Find the Maclaurin series for f(x)= x^2/sqrt(x^5+1)

f(x) = x²/(x⁵+1)^1/2 equal to 0 at x=0.

f'(x)=(−0.5x⁶+2x)/(x⁵+1)^3/2 equal to 0 at x=0.

f''(x)=(0.75x¹⁰−16x⁵+2)/(x⁵+1)^5/2 equal to 2 at x=0.

f'''(x)=(−1.875x¹⁴+127.5x⁹−105x⁴)/(x⁵+1)^7/2 equal to 0 at x=0.

f^IV(x)=(6.5625x¹⁸−1110x¹³+2565x⁸−420x³)/(x⁵+1)^9/2 equal to 0 at x=0.

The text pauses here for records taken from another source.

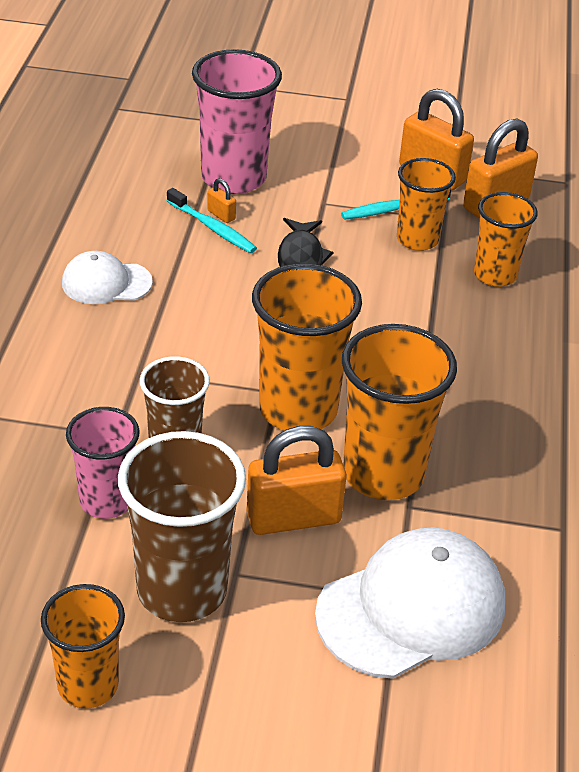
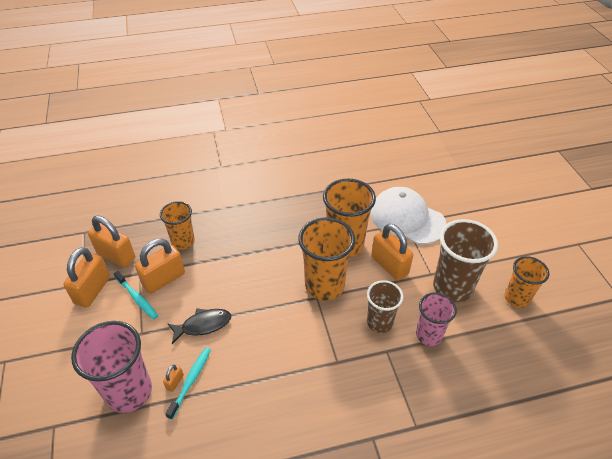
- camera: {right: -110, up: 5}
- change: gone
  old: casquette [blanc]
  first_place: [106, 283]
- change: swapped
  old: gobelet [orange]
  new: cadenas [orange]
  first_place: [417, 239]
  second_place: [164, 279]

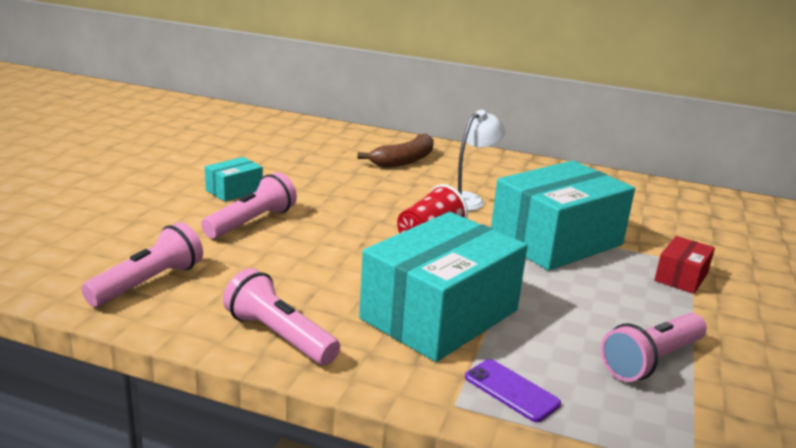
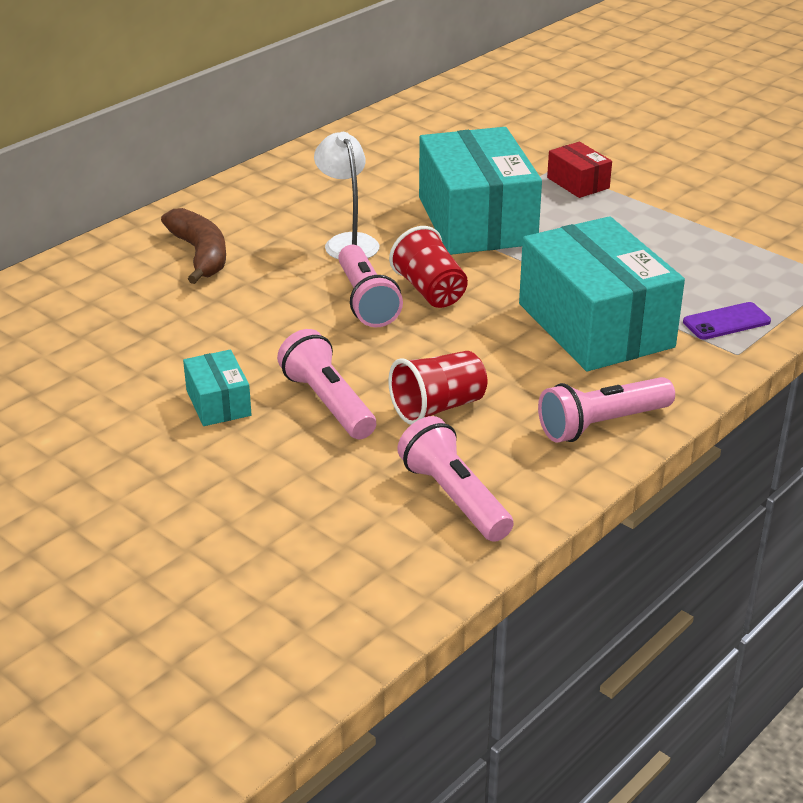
- camera: {right: -65, up: 10}
- change: new
  new: gobelet [rouge]
  second_place: [438, 407]
- change: shifted
  old: lampe de poche [rose]
  first_place: [651, 360]
  second_place: [366, 301]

The Maclaurin Series Generated By f(x) is given by: f(0)+(f'(0)/1!)x¹+(f''(0)/2!)x²+(f'''(0)/3!)x³+(f^IV(0)/4!)x⁴

+...+(fⁿ(0)/n!)xⁿ+...

For f(x) = x²/(x⁵+1)^1/2, write f(x)=0+(0/1!)x¹+(2/2!)x²+(0/3!)x³+(0/4!)x⁴+...

Assuming that every term after (0/4!)x⁴ comes to 0, obtain f(x) [or x²/(x⁵+1)^1/2] =(2/2!)x² or x² which is true at x=0.